**Written task**
Pull every line with "dvacet" from the entries below.

**Data for processing**

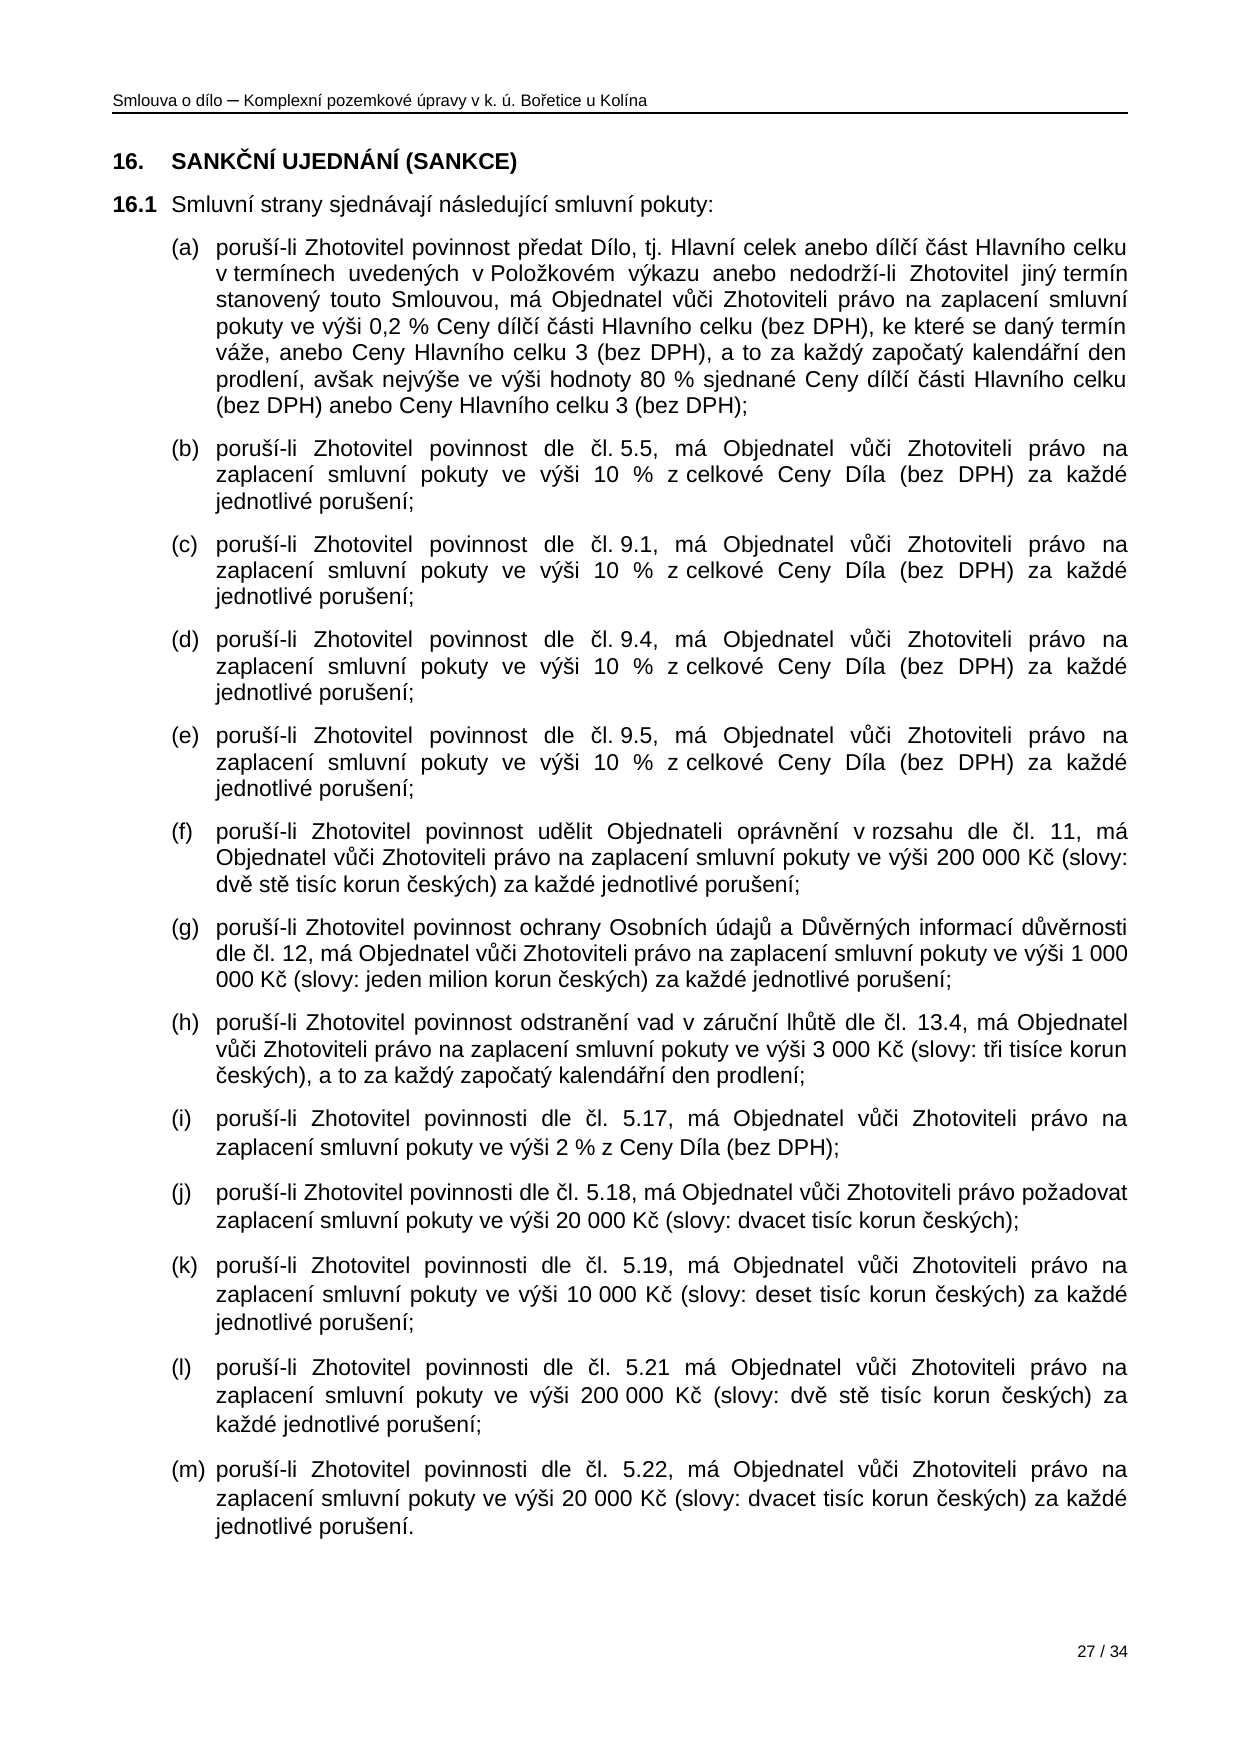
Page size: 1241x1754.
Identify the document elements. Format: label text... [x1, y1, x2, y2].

text poruší-li Zhotovitel povinnosti dle čl. 5.17, má Objednatel vůči Zhotoviteli právo na zaplacení smluvní pokuty ve výši 2 % z Ceny Díla (bez DPH); [171, 1105, 1128, 1160]
text poruší-li Zhotovitel povinnosti dle čl. 5.21 má Objednatel vůči Zhotoviteli právo na zaplacení smluvní pokuty ve výši 200 000 Kč (slovy: dvě stě tisíc korun českých) za každé jednotlivé porušení; [171, 1354, 1128, 1437]
text Sankční ujednání (SANKCE) [112, 148, 1128, 174]
text Smluvní strany sjednávají následující smluvní pokuty: [112, 191, 1128, 217]
list poruší-li Zhotovitel povinnost dle čl. 9.5, má Objednatel vůči Zhotoviteli právo na zaplacení smluvní pokuty ve výši 10 % z celkové Ceny Díla (bez DPH) za každé jednotlivé porušení; [171, 722, 1128, 801]
text poruší-li Zhotovitel povinnosti dle čl. 5.18, má Objednatel vůči Zhotoviteli právo požadovat zaplacení smluvní pokuty ve výši 20 000 Kč (slovy: dvacet tisíc korun českých); [171, 1178, 1128, 1233]
text poruší-li Zhotovitel povinnost odstranění vad v záruční lhůtě dle čl. 13.4, má Objednatel vůči Zhotoviteli právo na zaplacení smluvní pokuty ve výši 3 000 Kč (slovy: tři tisíce korun českých), a to za každý započatý kalendářní den prodlení; [171, 1009, 1128, 1088]
list poruší-li Zhotovitel povinnost dle čl. 9.4, má Objednatel vůči Zhotoviteli právo na zaplacení smluvní pokuty ve výši 10 % z celkové Ceny Díla (bez DPH) za každé jednotlivé porušení; [171, 626, 1128, 705]
list poruší-li Zhotovitel povinnost předat Dílo, tj. Hlavní celek anebo dílčí část Hlavního celku v termínech uvedených v Položkovém výkazu anebo nedodrží-li Zhotovitel jiný termín stanovený touto Smlouvou, má Objednatel vůči Zhotoviteli právo na zaplacení smluvní pokuty ve výši 0,2 % Ceny dílčí části Hlavního celku (bez DPH), ke které se daný termín váže, anebo Ceny Hlavního celku 3 (bez DPH), a to za každý započatý kalendářní den prodlení, avšak nejvýše ve výši hodnoty 80 % sjednané Ceny dílčí části Hlavního celku (bez DPH) anebo Ceny Hlavního celku 3 (bez DPH); [171, 234, 1128, 418]
text poruší-li Zhotovitel povinnost ochrany Osobních údajů a Důvěrných informací důvěrnosti dle čl. 12, má Objednatel vůči Zhotoviteli právo na zaplacení smluvní pokuty ve výši 1 000 000 Kč (slovy: jeden milion korun českých) za každé jednotlivé porušení; [171, 913, 1128, 993]
list poruší-li Zhotovitel povinnost dle čl. 5.5, má Objednatel vůči Zhotoviteli právo na zaplacení smluvní pokuty ve výši 10 % z celkové Ceny Díla (bez DPH) za každé jednotlivé porušení; [171, 435, 1128, 514]
text poruší-li Zhotovitel povinnost udělit Objednateli oprávnění v rozsahu dle čl. 11, má Objednatel vůči Zhotoviteli právo na zaplacení smluvní pokuty ve výši 200 000 Kč (slovy: dvě stě tisíc korun českých) za každé jednotlivé porušení; [171, 818, 1128, 897]
list poruší-li Zhotovitel povinnost dle čl. 9.1, má Objednatel vůči Zhotoviteli právo na zaplacení smluvní pokuty ve výši 10 % z celkové Ceny Díla (bez DPH) za každé jednotlivé porušení; [171, 531, 1128, 610]
text poruší-li Zhotovitel povinnosti dle čl. 5.19, má Objednatel vůči Zhotoviteli právo na zaplacení smluvní pokuty ve výši 10 000 Kč (slovy: deset tisíc korun českých) za každé jednotlivé porušení; [171, 1252, 1128, 1335]
text poruší-li Zhotovitel povinnosti dle čl. 5.22, má Objednatel vůči Zhotoviteli právo na zaplacení smluvní pokuty ve výši 20 000 Kč (slovy: dvacet tisíc korun českých) za každé jednotlivé porušení. [171, 1456, 1128, 1539]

**Solution to this problem**
text poruší-li Zhotovitel povinnosti dle čl. 5.18, má Objednatel vůči Zhotoviteli právo požadovat zaplacení smluvní pokuty ve výši 20 000 Kč (slovy: dvacet tisíc korun českých); [171, 1178, 1128, 1233]
text poruší-li Zhotovitel povinnosti dle čl. 5.22, má Objednatel vůči Zhotoviteli právo na zaplacení smluvní pokuty ve výši 20 000 Kč (slovy: dvacet tisíc korun českých) za každé jednotlivé porušení. [171, 1456, 1128, 1539]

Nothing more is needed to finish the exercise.